## [ЗАДАНИЕ 1]
Пожалуйста, перепишите без изменений фрагмент текста о Греции при «черных полковниках», который начинается со слов, содержащих «Хотя в то время», и заканчивается словами «окон британского посольства.».
## [ЗАДАНИЕ 2]
Куда, согласно тексту о Греции при «черных полковниках», бежал король Константин после неудачной попытки контрудара?

## [ТЕКСТ ДЛЯ ЧТЕНИЯ]

□ □ □

Взгляды нашего хозяина были типичны для людей его социального положения. Хотя сейчас многие подзабыли, на первых порах отвратительный режим «черных полковников» находил поддержку, хотя и не в политических кругах и не среди либеральной интеллигенции. Только постепенно народ осознавал, насколько режим неэффективен и тяжел. Через две-три двери по улице от нас жил канадский журналист Роберт Макдональд, недавно принятый на работу в Би-би-си. Макдональд не очень хорошо знал греческий, поэтому он давал мне работу по переводу некоторых документов. Это позволяло мне увидеть «изнанку» режима. Диссиденты подсовывали под дверь сообщения о случаях арестов и пыток. Макдональд принимал таинственные телефонные звонки. Воскресенье 13 декабря мы провели вместе, слушая самодельный приемник друга, ловя отрывочные военные сводки о том, как молодой король Константин пытался организовать контрудар против полковников. Он не преуспел в этом и бежал из Греции сначала в Рим, потом в Лондон.
Хотя в то время мы еще не могли этого оценить, за фасадом режима «черных полковников» происходили глубокие перемены в греческом обществе. Перемены затронули и сами Афины. Не последним из них было послабление высотного регламента и возведение тяжеловесного, цвета буйволовой кожи здания Военного музея, заслонившего вид на Фалерон и на море из окон британского посольства.

□ □ □

## [СПИСОК]
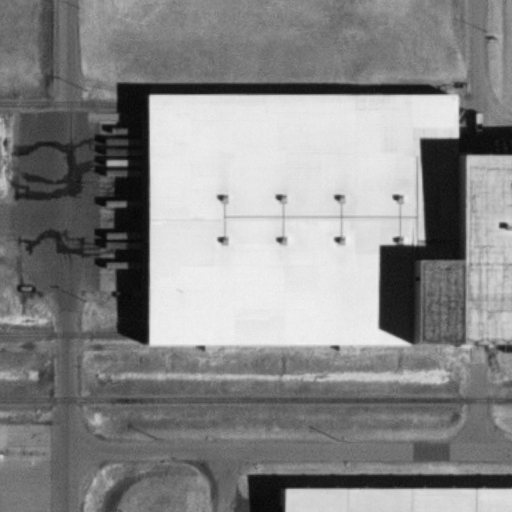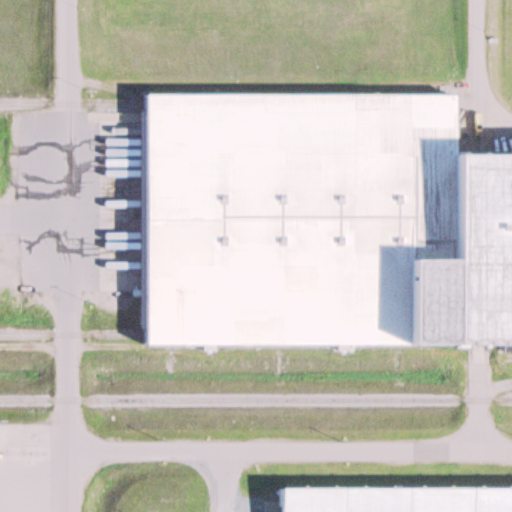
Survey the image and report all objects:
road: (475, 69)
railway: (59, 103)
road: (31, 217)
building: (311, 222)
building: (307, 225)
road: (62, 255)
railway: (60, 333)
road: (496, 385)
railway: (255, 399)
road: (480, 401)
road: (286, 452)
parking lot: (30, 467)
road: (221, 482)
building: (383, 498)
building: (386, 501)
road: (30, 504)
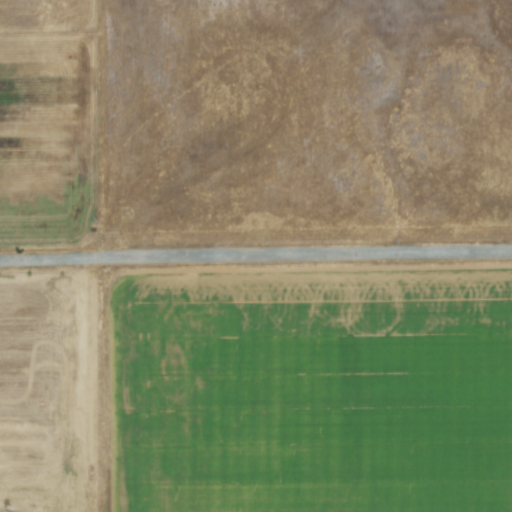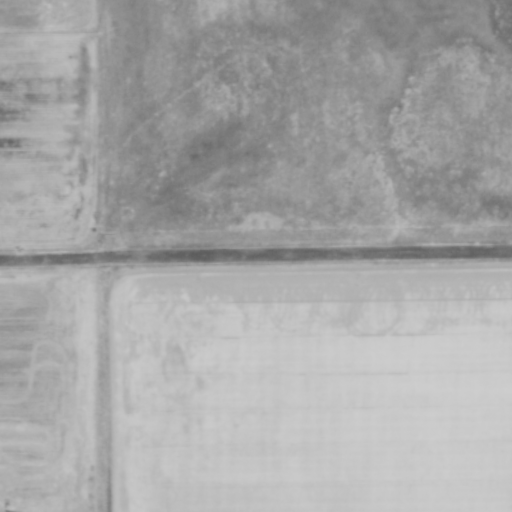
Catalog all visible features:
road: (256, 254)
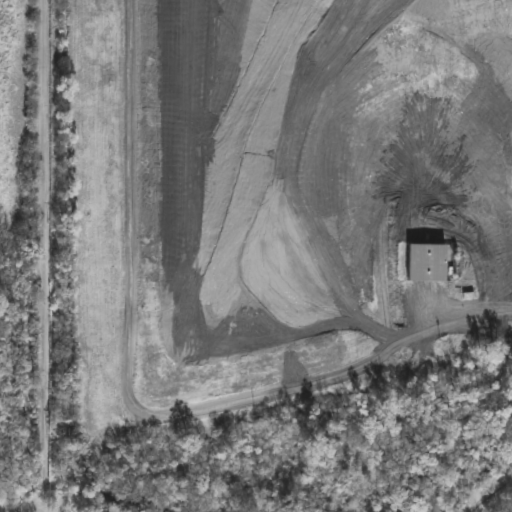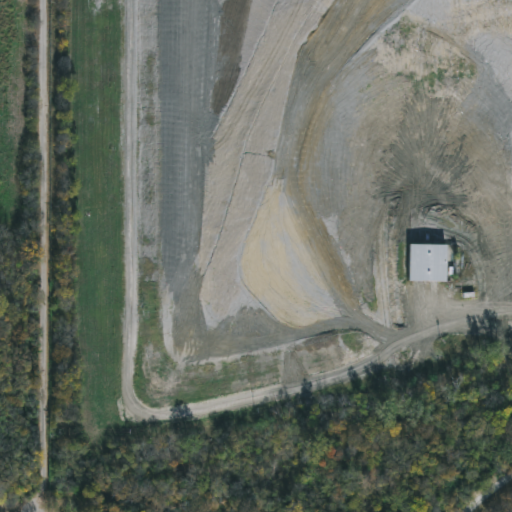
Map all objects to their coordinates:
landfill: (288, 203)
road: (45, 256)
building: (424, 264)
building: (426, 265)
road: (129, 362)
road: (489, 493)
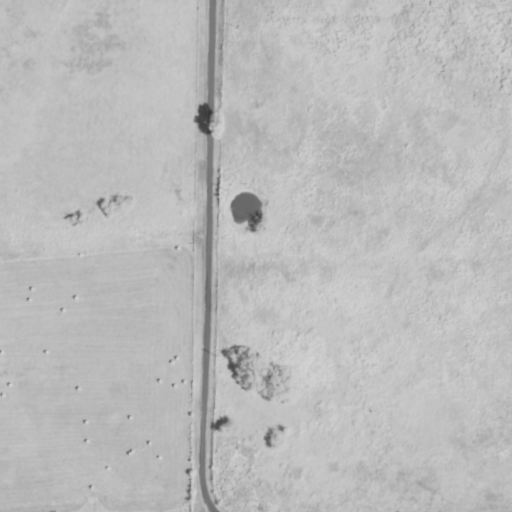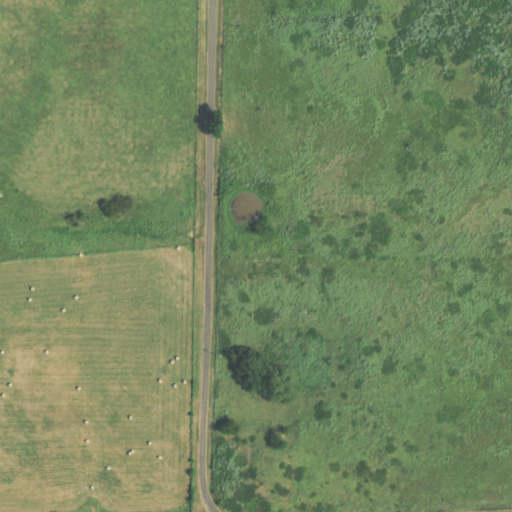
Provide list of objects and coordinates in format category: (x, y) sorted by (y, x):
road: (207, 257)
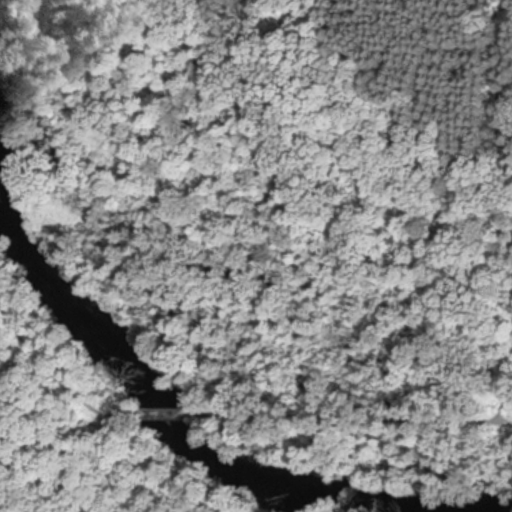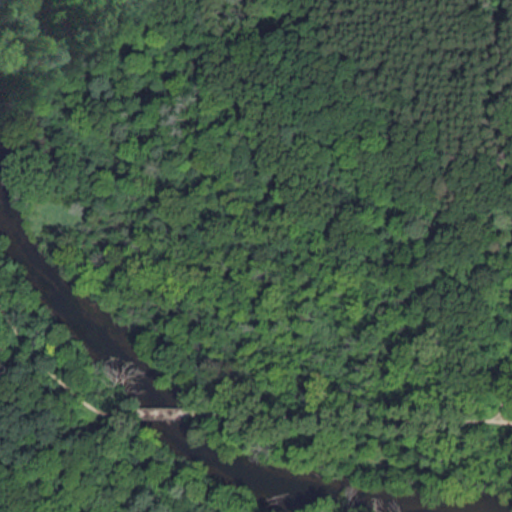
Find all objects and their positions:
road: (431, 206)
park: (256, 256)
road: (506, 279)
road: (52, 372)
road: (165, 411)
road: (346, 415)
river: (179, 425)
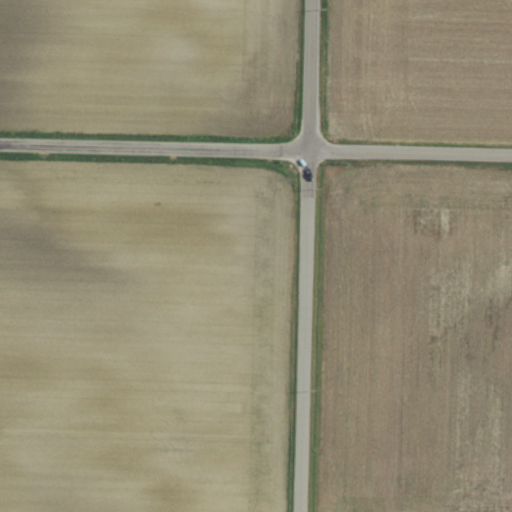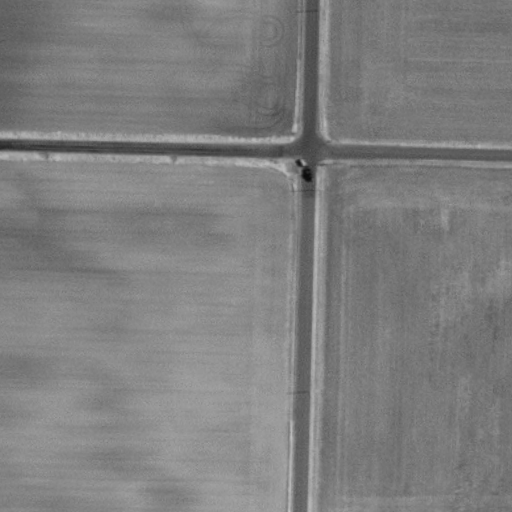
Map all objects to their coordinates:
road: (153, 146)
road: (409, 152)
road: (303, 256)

□ □ □

## [ОТВЕТ 1]
Хотя в то время мы еще не могли этого оценить, за фасадом режима «черных полковников» происходили глубокие перемены в греческом обществе. Перемены затронули и сами Афины. Не последним из них было послабление высотного регламента и возведение тяжеловесного, цвета буйволовой кожи здания Военного музея, заслонившего вид на Фалерон и на море из окон британского посольства.

## [ОТВЕТ 2]
Сначала в Рим, потом в Лондон.